Cancer cachexia is a debilitating paraneoplastic wasting syndrome characterized by skeletal
muscle depletion and unintentional weight loss. It affects up to 50-80% of patients with cancer and directly
accounts for one-quarter of cancer-related deaths due to cardio-respiratory failure. Muscle
weakness, one of the hallmarks of this syndrome, has been postulated to be due to a combination of
muscle breakdown, dysfunction and decrease in the ability to repair, with effective treatment strategies presently limited.

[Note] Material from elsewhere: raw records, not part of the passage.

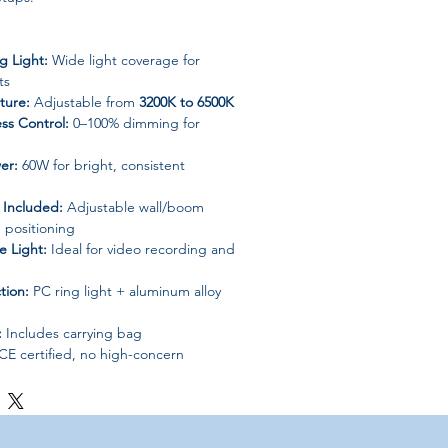
g Light:
Wide light coverage for
ts
ture:
Adjustable from
3200K to 6500K
ss Control:
0–100% dimming for
er:
60W for bright, consistent
Included:
Adjustable wall/boom
e positioning
e Light:
Ideal for video recording and
tion:
PC ring light + aluminum alloy
:
Includes carrying bag
CE certified, no high-concern
" Ring Light Kit with Boom Arm Stand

Excessive inflammatory cytokine levels due to the host-tumor interaction, such as Interleukin (IL)-6 and Tumor Necrosis
Factor (TNF)-α, are hypothesised to drive this pathological process but the specific mechanisms by which these cytokines
produce skeletal muscle dysfunction in cancer cachexia remain undefined. Endoplasmic Reticulum (ER) stress and the associated
disruptions in calcium signaling have been implicated in cytokine-mediated disruptions in skeletal muscle and
function. Disrupted ER stress-related processes such as the Unfolded Protein Response (UPR), calcium homeostasis and
altered muscle protein synthesis have been reported in clinical and experimental cachexia and other inflammation-driven
muscle diseases such as myositis, potentially suggesting a link between increased IL-6 and TNF-α and ER stress in skeletal
muscle cells. As the concept of upregulated ER stress in skeletal muscle cells due to elevated cytokines is novel and
potentially very relevant to our understanding of cancer cachexia, this review aims to examine the potential relationship
between inflammatory cytokine mediated muscle breakdown and ER stress, in the context of cancer cachexia, and to discuss
the molecular signaling pathways underpinning this pathology.